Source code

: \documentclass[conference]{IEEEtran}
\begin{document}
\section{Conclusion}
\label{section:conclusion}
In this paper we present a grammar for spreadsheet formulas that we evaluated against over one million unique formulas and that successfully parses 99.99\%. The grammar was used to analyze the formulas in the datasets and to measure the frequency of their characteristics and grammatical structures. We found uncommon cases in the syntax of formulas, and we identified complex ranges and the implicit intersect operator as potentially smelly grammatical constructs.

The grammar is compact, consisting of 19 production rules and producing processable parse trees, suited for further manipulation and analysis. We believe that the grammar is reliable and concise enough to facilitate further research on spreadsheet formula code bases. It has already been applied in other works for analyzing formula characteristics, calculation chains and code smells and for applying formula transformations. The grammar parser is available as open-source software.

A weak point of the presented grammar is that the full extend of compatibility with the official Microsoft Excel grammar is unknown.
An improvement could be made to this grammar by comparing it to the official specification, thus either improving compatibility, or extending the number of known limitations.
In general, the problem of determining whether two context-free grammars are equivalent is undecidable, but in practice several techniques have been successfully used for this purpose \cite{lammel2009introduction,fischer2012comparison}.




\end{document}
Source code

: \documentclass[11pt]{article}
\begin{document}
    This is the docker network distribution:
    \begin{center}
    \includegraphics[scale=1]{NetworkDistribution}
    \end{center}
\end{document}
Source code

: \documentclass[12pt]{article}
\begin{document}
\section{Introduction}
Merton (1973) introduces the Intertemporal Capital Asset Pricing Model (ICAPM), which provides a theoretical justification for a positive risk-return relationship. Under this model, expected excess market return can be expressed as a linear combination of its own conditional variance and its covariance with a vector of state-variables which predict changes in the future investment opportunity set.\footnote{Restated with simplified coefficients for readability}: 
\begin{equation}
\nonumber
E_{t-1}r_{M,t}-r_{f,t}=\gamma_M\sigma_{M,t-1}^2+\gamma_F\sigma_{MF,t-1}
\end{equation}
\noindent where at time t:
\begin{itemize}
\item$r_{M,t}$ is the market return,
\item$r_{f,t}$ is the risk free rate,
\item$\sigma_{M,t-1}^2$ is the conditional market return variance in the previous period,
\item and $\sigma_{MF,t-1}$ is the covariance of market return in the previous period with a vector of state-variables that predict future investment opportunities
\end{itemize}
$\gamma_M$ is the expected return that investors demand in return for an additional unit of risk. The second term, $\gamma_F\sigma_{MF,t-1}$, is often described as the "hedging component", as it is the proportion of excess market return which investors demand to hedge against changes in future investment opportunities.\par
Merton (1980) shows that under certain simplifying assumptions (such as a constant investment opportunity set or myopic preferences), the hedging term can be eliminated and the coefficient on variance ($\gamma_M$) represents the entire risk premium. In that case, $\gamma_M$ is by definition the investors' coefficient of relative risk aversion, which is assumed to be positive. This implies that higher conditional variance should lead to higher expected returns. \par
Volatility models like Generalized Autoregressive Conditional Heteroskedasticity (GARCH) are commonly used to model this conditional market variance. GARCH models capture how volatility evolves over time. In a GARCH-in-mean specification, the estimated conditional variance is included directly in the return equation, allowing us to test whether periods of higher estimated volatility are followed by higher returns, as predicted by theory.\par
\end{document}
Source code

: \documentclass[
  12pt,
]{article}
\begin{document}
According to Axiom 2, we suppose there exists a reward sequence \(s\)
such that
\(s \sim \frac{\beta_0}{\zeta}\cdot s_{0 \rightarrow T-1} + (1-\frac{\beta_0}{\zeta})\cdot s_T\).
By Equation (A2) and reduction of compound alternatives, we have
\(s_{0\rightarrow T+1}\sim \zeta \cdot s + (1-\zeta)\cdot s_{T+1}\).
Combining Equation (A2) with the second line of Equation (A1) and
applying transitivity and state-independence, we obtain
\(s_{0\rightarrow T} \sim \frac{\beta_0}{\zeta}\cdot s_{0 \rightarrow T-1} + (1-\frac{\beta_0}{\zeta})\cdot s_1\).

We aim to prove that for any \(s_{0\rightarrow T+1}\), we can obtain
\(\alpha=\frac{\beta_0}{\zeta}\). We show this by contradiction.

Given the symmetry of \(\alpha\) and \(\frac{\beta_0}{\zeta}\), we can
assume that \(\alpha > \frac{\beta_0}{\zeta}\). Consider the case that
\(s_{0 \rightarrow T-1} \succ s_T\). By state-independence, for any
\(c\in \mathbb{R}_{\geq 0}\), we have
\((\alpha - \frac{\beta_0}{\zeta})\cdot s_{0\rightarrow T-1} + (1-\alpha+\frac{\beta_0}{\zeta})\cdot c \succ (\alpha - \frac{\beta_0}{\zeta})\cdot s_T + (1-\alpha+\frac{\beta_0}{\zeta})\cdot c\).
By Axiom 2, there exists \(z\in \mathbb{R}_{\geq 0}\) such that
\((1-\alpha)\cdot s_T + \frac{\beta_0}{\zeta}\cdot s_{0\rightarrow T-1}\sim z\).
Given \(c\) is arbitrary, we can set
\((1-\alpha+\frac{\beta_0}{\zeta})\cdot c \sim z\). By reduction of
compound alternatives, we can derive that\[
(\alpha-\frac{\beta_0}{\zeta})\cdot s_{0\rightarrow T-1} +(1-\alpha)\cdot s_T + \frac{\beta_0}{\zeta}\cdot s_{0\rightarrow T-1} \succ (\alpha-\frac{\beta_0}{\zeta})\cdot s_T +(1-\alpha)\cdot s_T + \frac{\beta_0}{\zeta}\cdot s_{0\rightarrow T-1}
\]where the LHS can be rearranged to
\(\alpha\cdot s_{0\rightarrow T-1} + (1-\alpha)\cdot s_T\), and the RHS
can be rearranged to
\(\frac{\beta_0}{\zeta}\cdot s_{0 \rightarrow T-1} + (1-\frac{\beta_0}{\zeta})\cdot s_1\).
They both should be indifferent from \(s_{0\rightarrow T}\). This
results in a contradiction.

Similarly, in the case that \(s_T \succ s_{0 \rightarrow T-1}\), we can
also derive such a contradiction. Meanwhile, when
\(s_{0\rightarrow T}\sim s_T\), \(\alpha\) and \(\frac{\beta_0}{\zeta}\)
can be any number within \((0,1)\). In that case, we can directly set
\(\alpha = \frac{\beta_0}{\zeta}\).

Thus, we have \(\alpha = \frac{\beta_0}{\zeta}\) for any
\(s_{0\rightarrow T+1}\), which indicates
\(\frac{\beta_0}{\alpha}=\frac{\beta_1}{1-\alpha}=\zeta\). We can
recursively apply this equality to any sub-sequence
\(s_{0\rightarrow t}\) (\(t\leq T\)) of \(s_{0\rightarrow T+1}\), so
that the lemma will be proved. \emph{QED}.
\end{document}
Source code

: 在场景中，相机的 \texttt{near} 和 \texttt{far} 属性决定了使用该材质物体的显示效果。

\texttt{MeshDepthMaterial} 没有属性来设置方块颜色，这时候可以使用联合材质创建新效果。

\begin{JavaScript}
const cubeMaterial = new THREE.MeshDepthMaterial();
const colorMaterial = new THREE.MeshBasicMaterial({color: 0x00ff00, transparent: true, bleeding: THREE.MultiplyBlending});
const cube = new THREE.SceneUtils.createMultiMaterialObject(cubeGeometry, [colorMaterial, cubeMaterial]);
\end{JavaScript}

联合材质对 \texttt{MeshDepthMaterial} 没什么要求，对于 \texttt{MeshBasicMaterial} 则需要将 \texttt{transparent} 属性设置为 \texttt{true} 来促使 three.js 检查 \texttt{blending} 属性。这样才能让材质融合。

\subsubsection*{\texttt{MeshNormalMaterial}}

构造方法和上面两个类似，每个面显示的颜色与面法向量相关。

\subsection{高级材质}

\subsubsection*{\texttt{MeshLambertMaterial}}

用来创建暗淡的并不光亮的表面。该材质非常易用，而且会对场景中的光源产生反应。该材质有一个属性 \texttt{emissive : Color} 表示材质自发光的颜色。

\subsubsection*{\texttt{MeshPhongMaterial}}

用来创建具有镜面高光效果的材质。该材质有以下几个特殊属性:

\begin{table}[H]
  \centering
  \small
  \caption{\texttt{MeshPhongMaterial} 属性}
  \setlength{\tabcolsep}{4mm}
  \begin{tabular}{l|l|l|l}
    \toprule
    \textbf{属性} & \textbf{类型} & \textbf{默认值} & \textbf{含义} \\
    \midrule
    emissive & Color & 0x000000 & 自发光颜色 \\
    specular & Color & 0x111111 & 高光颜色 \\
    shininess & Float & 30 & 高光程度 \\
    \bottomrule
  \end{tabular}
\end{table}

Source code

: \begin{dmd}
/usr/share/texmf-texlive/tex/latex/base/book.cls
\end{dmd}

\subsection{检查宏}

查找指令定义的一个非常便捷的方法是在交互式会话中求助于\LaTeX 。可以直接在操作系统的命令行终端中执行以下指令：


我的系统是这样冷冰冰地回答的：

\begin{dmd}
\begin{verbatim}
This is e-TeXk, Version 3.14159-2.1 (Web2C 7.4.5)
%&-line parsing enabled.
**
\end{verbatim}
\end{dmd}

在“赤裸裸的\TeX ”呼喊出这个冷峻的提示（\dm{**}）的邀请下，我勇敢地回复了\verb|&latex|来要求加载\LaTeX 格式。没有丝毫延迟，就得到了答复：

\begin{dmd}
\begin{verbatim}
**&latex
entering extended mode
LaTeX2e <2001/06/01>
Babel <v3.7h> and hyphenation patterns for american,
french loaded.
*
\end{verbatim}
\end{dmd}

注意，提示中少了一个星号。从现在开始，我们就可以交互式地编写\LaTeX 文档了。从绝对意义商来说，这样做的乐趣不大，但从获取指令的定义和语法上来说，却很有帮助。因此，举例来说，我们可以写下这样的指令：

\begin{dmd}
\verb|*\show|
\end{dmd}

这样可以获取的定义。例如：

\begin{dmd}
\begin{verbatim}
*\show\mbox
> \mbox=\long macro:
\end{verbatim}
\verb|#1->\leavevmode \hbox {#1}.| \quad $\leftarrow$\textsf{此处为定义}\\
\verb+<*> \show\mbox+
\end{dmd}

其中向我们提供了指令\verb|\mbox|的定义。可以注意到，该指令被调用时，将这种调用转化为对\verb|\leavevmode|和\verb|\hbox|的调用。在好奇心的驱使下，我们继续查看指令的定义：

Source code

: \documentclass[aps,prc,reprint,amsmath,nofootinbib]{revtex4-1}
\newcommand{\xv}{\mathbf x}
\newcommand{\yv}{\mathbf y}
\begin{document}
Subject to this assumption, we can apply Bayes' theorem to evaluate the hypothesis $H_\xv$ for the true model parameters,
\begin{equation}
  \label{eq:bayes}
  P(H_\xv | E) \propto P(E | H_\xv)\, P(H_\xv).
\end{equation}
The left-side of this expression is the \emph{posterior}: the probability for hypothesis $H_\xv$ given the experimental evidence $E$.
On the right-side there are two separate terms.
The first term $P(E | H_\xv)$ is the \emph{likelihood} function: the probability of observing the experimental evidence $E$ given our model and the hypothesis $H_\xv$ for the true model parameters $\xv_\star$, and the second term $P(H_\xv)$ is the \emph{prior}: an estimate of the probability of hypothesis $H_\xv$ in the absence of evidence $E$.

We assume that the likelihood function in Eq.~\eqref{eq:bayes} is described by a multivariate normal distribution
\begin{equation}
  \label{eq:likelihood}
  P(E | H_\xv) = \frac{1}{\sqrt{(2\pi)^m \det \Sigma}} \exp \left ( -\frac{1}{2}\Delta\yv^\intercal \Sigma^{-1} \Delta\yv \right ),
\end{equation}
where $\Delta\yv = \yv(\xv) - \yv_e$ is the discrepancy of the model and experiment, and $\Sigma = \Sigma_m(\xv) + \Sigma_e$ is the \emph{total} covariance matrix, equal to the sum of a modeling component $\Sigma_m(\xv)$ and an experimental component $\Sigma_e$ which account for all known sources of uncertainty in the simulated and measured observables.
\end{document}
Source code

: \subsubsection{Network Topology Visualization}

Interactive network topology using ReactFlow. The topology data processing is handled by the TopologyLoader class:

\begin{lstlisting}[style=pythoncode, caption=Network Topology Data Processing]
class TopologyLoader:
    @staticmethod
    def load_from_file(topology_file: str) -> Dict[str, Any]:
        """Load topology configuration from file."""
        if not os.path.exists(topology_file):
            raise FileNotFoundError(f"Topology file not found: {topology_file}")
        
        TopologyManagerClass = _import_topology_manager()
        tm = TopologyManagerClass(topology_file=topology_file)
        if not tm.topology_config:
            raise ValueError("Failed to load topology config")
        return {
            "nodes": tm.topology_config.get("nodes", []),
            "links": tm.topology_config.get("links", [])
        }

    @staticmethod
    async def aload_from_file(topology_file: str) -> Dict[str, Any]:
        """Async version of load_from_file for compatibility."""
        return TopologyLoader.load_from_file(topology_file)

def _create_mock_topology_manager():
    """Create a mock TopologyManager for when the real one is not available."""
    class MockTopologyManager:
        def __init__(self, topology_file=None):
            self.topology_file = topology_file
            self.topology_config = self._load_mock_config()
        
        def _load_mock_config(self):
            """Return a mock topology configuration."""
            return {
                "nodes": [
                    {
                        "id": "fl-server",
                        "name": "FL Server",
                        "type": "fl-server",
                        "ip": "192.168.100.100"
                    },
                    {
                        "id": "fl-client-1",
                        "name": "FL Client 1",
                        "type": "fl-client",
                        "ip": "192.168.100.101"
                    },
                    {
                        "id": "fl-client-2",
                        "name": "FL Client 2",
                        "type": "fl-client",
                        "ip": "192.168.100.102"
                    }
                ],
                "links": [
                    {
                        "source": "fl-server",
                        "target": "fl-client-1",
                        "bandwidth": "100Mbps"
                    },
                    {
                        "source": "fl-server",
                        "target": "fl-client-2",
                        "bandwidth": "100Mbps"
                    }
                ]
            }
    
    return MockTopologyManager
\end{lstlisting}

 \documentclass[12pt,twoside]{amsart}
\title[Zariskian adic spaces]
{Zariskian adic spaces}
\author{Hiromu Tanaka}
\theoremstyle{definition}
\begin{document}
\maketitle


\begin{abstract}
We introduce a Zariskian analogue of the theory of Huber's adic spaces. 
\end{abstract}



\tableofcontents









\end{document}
# # # # # # #
#### GOAL OF THE EXERCISE:
If a line of the records contains the word "where", count it; give only the total.

#### EXERCISE ANSWER:
3